(STUDY TEXT)
______________________________

Penn State humanitarian engineering program wins award for global impact

East Africa’s harsh climate and short growing season leave many small farmers in Kenya without a stable source of food or income for much of the year. Traditional greenhouses are unaffordable for most Kenyans. In an effort to help, Penn State students spent years developing and testing low-cost greenhouses and creating a self-sustaining business model for local farmers.

“We helped them establish the entire value chain — how at every step of the way, every set of people involved can directly gain from these greenhouses,” said Khanjan Mehta, director of the Humanitarian Engineering Social Entrepreneurship (HESE) program in Penn State’s College of Engineering. “You might have the best technology, the best business strategy — but it’s about making it happen. The execution is the challenge.”

For its work, HESE has been recognized by the Association of Public and Land-grant Universities (APLU) as the Northeast regional winner of the 2013 Outreach Scholarship W.K. Kellogg Foundation Engagement Award and is now a national finalist for the C. Peter Magrath University Community Engagement Award.

“The HESE program is a great example of the important work being done by Penn State faculty, students and staff to apply scholarly research to address critical societal issues,” said Craig Weidemann, vice president for Penn State Outreach and co-chair of the university Council on Engaged Scholarship. “HESE transforms technology-based solutions into innovative and scalable ventures that enable and accelerate positive social change.”

HESE has now licensed its greenhouse technology to a for-profit company in Nairobi that mass manufactures greenhouse kits for the local marketplace. HESE is pursuing similar partnerships in Rwanda, Cameroon, Madagascar and Haiti.

“We design for markets,” Mehta said. “Our goal is to develop solutions that are sustainable and scalable. It’s not about donating something to somebody and solving a problem for them.”

Other HESE ventures include development of affordable solar food dryers, ceramic water filters and a telemedicine system, Mashavu Networked Health Solutions, that provides health services in central Kenya. Students are researching a sensor to determine whether Kenyan moonshine, called chang'aa, has been contaminated with potentially lethal quantities of methanol.

______________________________

(DATA FOR REVIEW)
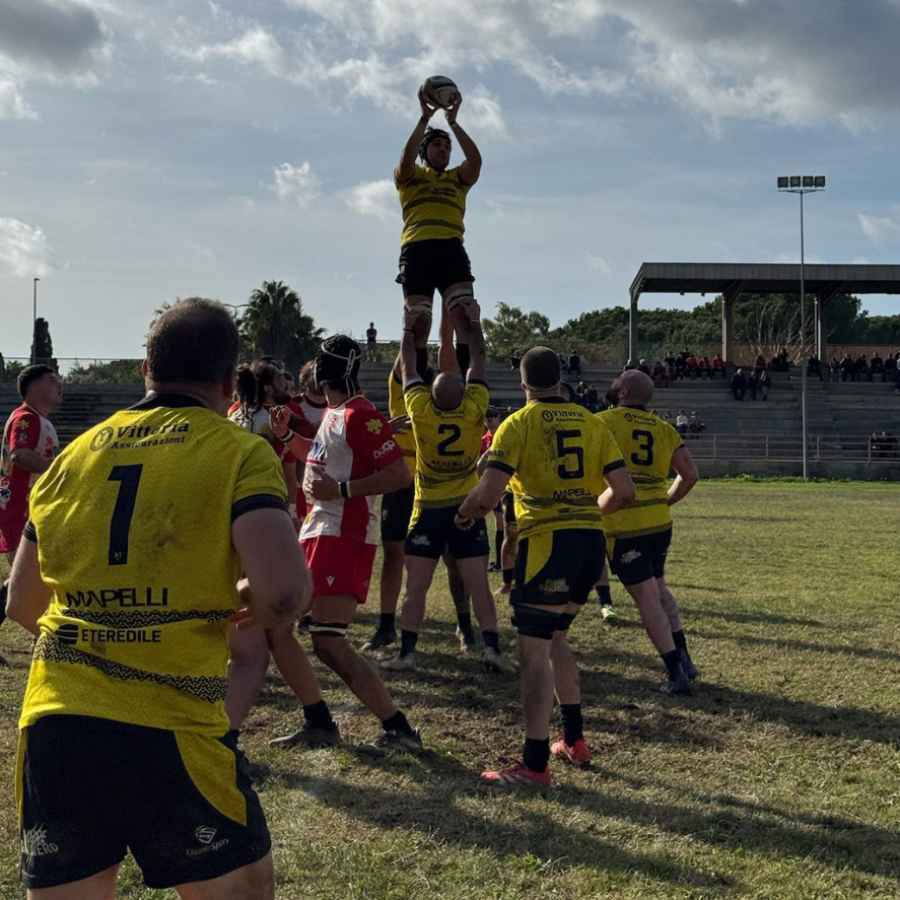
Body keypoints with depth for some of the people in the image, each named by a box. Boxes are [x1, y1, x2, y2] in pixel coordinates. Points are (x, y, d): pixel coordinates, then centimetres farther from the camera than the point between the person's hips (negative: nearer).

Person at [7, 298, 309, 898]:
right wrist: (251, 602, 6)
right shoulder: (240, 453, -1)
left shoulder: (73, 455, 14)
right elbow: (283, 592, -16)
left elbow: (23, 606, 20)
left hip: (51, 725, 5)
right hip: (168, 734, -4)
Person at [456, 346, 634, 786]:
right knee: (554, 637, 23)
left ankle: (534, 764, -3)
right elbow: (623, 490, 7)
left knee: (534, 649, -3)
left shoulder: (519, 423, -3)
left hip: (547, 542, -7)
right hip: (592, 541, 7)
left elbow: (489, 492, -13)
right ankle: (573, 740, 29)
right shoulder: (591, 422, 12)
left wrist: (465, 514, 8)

______________________________

(EXERCISE 1)
Please set down everything from "HESE has now" down to "Madagascar and Haiti." in the Penn State HESE award article above, word for word.
(EXERCISE 2)
Resume the article on the Penn State HESE award from its last sentence above, not the rows.

(EXERCISE OUTPUT 1)
HESE has now licensed its greenhouse technology to a for-profit company in Nairobi that mass manufactures greenhouse kits for the local marketplace. HESE is pursuing similar partnerships in Rwanda, Cameroon, Madagascar and Haiti.

(EXERCISE OUTPUT 2)
The HESE program, which existed as a club for almost a decade before being formalized as a Penn State program two years ago, involves hundreds of students from across the university — about half of them engineering students. Students are required to work on original publishable research projects and 60 to 70 students go overseas each year to take part in multi-year projects.

Each year, Penn State’s Council on Engaged Scholarship reviews outstanding University engaged scholarship and outreach programs and awards the Penn State Award for Community Engagement and Scholarship. In 2013, that honor went to the HESE program. The Community Engagement and Scholarship winner then becomes the University’s nominee for the APLU Outreach Scholarship award.

The Outreach Scholarship Award recipients come from four regions — Northeast, North Central, South and West. Each regional winner will receive a cash prize of $5,000 and compete for the C. Peter Magrath University Community Engagement Award.

The winner will be announced during the 126th APLU Annual Meeting Nov. 10-12 in Washington, D.C.

In 2008, the College of Earth and Mineral Sciences won the national award for Rethinking Urban Poverty: the Philadelphia Field Project. In 2009, the Penn State Hershey College of Medicine won a regional award for the Northern Appalachia Cancer Network: Changing Cancer Research, Changing People’s Lives. In 2011, the College of Arts and Architecture won a regional award for The Pittsburgh Studio: Regenerative Design in Stressed Communities.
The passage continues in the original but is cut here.